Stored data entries
═══

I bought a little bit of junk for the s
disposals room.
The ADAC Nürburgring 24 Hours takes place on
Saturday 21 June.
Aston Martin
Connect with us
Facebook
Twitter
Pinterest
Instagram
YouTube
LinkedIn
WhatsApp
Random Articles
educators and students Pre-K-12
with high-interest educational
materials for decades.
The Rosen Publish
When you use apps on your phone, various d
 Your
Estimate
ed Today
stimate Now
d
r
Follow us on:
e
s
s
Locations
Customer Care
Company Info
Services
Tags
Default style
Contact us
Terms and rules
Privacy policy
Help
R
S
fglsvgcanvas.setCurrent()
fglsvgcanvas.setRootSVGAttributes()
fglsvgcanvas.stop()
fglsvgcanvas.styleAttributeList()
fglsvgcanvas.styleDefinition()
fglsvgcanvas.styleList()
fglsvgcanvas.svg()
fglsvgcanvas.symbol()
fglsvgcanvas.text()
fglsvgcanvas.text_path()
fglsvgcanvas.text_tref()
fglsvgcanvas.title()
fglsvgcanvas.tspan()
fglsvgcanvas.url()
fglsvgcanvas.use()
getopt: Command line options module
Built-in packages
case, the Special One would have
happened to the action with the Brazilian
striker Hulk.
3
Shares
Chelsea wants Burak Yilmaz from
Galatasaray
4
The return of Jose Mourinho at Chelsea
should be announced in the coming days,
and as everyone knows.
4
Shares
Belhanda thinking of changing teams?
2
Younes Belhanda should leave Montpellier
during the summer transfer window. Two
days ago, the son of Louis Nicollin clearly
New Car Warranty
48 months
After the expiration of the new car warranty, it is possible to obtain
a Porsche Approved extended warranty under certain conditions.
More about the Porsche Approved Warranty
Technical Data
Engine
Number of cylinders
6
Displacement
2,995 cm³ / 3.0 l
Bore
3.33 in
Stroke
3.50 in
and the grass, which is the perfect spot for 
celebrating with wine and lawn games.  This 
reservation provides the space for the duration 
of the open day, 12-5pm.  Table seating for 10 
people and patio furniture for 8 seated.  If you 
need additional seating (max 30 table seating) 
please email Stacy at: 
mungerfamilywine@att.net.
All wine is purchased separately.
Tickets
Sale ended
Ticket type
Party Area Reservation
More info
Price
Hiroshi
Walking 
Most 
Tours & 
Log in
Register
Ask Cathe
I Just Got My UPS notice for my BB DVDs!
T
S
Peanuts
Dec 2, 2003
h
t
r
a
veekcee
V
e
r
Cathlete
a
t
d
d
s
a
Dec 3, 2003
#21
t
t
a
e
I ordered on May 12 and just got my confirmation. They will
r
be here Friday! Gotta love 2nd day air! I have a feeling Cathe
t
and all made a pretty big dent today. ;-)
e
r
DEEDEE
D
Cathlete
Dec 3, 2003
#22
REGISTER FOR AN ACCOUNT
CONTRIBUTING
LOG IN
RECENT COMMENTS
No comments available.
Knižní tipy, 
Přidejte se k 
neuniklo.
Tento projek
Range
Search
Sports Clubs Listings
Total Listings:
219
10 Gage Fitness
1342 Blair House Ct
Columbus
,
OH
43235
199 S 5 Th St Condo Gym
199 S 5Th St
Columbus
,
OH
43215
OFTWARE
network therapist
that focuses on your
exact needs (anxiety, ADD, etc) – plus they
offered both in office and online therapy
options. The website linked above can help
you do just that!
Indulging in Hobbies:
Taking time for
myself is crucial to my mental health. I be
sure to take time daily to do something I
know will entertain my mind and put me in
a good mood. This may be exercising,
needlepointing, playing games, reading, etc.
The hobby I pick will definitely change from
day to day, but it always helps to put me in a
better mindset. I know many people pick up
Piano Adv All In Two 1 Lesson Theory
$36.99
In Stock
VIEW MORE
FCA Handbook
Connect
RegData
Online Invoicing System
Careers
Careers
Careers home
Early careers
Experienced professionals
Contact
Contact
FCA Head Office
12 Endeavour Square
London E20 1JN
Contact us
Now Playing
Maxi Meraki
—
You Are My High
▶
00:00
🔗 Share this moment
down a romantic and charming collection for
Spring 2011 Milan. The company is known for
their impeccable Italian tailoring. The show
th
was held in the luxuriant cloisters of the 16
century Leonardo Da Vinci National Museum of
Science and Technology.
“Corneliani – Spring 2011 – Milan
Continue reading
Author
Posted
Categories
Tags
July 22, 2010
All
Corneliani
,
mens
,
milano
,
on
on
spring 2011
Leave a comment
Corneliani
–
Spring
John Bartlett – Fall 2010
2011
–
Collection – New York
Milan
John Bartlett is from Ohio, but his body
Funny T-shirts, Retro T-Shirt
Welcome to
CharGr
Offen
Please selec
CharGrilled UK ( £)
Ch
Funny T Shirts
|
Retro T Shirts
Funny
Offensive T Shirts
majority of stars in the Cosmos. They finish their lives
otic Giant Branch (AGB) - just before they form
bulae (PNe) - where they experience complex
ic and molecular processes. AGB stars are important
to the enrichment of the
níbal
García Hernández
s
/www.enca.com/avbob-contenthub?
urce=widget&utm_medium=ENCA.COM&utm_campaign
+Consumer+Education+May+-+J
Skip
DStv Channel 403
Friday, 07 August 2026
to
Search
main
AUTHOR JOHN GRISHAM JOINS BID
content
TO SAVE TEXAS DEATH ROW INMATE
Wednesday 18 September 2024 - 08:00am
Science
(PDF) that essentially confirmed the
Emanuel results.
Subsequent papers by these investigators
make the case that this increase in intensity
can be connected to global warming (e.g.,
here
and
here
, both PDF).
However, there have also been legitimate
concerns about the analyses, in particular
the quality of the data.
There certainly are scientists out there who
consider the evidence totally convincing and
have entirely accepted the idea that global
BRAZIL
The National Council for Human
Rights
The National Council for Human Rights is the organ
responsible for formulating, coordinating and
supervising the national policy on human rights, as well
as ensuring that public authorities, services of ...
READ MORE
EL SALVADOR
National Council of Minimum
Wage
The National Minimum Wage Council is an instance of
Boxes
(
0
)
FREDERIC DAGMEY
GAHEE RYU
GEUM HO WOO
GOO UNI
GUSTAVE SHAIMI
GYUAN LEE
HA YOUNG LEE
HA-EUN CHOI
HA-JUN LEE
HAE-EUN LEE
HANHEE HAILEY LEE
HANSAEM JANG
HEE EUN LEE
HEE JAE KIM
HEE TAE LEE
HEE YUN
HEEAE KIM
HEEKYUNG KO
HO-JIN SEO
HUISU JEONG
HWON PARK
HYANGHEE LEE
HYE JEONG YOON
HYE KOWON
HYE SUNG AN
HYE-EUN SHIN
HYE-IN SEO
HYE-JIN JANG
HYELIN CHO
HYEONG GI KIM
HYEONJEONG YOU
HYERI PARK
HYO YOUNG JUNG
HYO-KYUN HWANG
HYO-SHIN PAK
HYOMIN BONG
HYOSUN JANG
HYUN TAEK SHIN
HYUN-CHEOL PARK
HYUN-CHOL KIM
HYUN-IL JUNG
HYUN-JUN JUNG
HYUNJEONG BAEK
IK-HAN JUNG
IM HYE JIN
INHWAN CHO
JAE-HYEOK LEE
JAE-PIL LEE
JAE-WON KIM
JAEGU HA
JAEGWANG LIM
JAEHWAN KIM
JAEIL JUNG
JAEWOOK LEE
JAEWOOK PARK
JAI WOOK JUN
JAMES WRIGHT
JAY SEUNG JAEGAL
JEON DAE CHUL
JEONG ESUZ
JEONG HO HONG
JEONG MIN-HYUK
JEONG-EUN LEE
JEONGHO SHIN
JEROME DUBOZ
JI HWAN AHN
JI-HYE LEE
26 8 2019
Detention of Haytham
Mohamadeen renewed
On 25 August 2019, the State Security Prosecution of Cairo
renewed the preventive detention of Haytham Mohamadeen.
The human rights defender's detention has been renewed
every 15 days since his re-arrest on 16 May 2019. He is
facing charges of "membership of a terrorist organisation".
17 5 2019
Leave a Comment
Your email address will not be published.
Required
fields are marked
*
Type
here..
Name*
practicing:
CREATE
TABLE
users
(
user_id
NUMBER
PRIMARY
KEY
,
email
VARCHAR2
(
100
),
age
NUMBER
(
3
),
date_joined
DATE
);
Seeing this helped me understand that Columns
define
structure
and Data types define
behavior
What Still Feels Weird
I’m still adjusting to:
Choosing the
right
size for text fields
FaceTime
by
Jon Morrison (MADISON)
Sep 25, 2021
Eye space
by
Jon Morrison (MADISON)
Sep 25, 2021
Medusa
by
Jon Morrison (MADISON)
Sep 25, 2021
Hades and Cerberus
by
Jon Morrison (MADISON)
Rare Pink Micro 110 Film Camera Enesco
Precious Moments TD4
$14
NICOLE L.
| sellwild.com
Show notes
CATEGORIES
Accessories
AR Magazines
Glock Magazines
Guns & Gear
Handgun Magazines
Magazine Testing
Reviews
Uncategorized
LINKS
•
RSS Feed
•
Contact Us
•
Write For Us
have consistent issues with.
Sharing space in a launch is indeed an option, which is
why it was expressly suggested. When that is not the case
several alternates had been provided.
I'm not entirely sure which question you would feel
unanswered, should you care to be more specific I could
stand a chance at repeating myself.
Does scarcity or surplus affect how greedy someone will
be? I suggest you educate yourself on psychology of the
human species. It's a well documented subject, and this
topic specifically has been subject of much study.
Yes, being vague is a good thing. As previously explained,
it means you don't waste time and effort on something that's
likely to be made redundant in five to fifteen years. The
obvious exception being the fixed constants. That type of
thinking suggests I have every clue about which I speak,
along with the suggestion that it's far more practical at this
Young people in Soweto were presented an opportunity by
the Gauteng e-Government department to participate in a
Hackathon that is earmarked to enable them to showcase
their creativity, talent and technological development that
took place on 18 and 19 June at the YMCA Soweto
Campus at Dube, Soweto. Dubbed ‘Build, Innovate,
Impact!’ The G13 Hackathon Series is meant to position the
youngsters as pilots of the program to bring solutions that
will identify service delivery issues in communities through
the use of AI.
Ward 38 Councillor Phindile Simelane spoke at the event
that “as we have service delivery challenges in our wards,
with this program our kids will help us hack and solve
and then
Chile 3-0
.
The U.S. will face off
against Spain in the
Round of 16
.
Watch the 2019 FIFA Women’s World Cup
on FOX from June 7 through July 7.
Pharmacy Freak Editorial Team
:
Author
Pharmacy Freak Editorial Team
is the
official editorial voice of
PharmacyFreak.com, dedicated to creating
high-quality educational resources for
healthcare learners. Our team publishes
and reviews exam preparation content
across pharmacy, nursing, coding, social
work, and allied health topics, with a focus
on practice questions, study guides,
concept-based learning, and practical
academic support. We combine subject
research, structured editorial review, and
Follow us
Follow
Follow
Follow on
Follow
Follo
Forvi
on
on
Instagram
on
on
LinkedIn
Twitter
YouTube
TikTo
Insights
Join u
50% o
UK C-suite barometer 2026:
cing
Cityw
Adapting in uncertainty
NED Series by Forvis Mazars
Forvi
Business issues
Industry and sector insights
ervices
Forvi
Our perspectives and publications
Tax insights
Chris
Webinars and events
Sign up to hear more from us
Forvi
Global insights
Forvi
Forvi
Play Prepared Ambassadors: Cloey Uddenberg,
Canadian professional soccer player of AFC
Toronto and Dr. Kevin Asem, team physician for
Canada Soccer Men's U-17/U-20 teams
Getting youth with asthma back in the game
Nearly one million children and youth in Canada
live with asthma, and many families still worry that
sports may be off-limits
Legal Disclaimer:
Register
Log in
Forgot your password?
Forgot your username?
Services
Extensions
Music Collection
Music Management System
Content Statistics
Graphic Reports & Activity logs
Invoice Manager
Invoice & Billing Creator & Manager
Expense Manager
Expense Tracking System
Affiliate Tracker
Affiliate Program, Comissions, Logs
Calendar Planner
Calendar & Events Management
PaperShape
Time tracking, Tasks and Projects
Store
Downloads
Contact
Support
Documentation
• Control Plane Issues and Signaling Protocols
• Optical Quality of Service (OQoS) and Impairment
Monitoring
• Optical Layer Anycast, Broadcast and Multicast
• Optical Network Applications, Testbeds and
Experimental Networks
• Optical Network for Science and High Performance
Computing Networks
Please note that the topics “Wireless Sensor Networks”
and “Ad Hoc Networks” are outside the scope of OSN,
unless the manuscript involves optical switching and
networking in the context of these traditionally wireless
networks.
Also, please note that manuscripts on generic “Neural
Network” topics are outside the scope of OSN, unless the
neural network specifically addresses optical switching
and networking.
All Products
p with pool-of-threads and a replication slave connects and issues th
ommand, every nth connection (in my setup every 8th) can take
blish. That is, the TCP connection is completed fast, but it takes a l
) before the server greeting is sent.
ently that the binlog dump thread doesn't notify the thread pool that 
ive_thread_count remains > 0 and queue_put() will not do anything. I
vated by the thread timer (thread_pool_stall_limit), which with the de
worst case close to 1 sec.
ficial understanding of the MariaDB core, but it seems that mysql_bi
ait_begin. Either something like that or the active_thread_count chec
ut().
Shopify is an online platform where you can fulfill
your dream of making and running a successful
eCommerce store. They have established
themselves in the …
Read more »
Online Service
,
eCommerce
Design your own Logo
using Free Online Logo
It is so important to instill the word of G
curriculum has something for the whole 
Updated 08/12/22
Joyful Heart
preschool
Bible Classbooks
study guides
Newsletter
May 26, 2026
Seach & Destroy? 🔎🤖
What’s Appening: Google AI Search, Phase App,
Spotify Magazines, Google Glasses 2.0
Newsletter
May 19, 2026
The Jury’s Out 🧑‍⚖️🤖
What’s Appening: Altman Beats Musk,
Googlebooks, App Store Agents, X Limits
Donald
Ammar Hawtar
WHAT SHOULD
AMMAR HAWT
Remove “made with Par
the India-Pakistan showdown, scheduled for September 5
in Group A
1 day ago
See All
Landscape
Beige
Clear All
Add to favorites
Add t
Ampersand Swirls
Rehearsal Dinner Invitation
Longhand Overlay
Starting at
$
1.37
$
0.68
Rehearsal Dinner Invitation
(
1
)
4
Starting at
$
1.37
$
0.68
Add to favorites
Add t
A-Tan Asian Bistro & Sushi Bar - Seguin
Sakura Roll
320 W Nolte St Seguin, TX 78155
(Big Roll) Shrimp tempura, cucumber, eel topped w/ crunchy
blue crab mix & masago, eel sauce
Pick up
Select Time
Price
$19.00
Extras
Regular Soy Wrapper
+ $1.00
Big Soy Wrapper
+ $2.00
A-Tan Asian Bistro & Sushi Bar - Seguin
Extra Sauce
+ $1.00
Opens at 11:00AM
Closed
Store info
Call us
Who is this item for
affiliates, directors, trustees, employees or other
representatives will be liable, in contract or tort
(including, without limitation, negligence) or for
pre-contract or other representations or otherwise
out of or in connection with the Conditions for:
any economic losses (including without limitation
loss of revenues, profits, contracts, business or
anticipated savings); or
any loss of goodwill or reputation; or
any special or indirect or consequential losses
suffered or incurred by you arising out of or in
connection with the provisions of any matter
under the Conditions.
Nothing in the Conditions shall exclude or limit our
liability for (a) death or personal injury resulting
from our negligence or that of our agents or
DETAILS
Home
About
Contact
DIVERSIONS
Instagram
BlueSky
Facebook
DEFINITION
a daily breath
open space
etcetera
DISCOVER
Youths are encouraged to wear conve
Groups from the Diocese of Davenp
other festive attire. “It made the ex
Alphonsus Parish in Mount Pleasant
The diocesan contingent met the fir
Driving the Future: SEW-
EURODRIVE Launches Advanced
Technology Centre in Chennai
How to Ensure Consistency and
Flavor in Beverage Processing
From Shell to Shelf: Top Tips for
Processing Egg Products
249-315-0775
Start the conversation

═══

» TASK DETAILS: Could you rewrite the stretch from the start of the records through the line containing "educators and students Pre-K-12", swapping "junk" for "scrap" and leaving everything else unchanged?

» TASK OUTPUT:
I bought a little bit of scrap for the s
disposals room.
The ADAC Nürburgring 24 Hours takes place on
Saturday 21 June.
Aston Martin
Connect with us
Facebook
Twitter
Pinterest
Instagram
YouTube
LinkedIn
WhatsApp
Random Articles
educators and students Pre-K-12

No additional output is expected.